Automated trading bots accounted for 70% of stablecoin transaction volume in 2024, according to a recent survey by crypto exchange CEX.IO.
The survey, which analyzed blockchain activity across Ethereum, Base, and Solana, highlighted the increasing role of bots in stablecoin markets.
CEX.IO noted that 77% of total stablecoin transaction volume in 2024 fell under the unadjusted category, meaning it was heavily influenced by bots. Bot-driven transactions surged fourfold compared to 2023, rising from 80% to 90% in the unadjusted category. Based on these trends, the exchange concluded that bots were responsible for 70% of total stablecoin transactions last year.

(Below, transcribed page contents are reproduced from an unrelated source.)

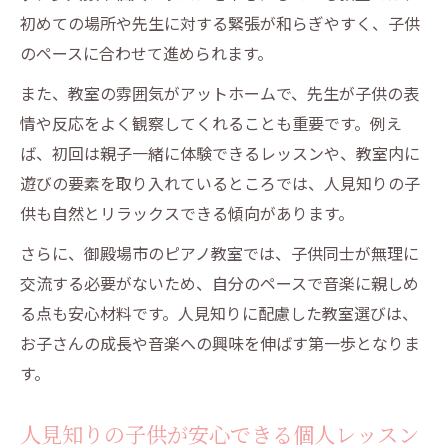
御殿場市のピアノ教室での人見知り配慮の
初めての場所や先生に対する緊張が和らぎやすく、子供
ポイント解説
のペースに合わせて進められます。
人見知りを和らげる体験レッスンの重要性
また、教室の雰囲気がアットホームで、先生が子供の表
御殿場市のピアノ教室での人見知りに適し
情や反応をよく観察してくれることも重要です。例え
た講師選び
ば、初回は親子一緒に体験できるレッスンや、教室内に
少人数・個人指導の教室が御殿場市で人気
遊びの要素を取り入れているところでは、人見知りの子
の理由
供も自然とリラックスできる傾向があります。
御殿場市のピアノ教室での人見知り向けサ
さらに、御殿場市のピアノ教室では、子供同士が無理に
ポート体制
交流する必要がないため、自分のペースで音楽に親しめ
子供が笑顔で通える御殿場市のピアノ教室とは
る点も安心材料です。人見知りに配慮した教室選びは、
どんな場所か
お子さんの成長や音楽への興味を伸ばす第一歩となりま
御殿場市のピアノ教室での人見知りも安心
す。
な雰囲気作り
人見知りの子供が安心できる個人レッスン
親子同伴可能なピアノ教室のメリットを解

The survey found that USDC led the unadjusted category, accounting for over 65% of stablecoin volume, indicating bots played a major role in its on-chain activity. Coinbase’s layer-2 network, Base, was the most impacted, with bot-driven transactions pushing its raw volume ahead of Ethereum.
The report further noted that Solana and Base—both networks where USDC supply is dominant—saw unadjusted transactions make up over 98% of stablecoin activity by December 2024. The spike in bot activity allowed Base to surpass Ethereum in total stablecoin transaction volume in Q4 2024.
Despite a doubling of adjusted stablecoin transfer volume in 2024, CEX.IO concluded that the overall stablecoin market remains heavily shaped by bot-driven transactions.
Meanwhile, in a separate report, HTX Ventures predicted that stablecoins and Real-World Assets (RWA) will play a crucial role in connecting traditional and decentralized finance. The report highlighted the rapid growth of stablecoin adoption, rising from 3% in 2020 to over 50% in late 2024, as global cross-border B2B payments hit $40 trillion.
With the U.S. preparing comprehensive stablecoin legislation, major financial players like PayPal and Stripe are exploring blockchain integration. According to HTX, these developments could further accelerate the adoption of stablecoins, crypto wallets, and blockchain-based payment solutions among banks and businesses.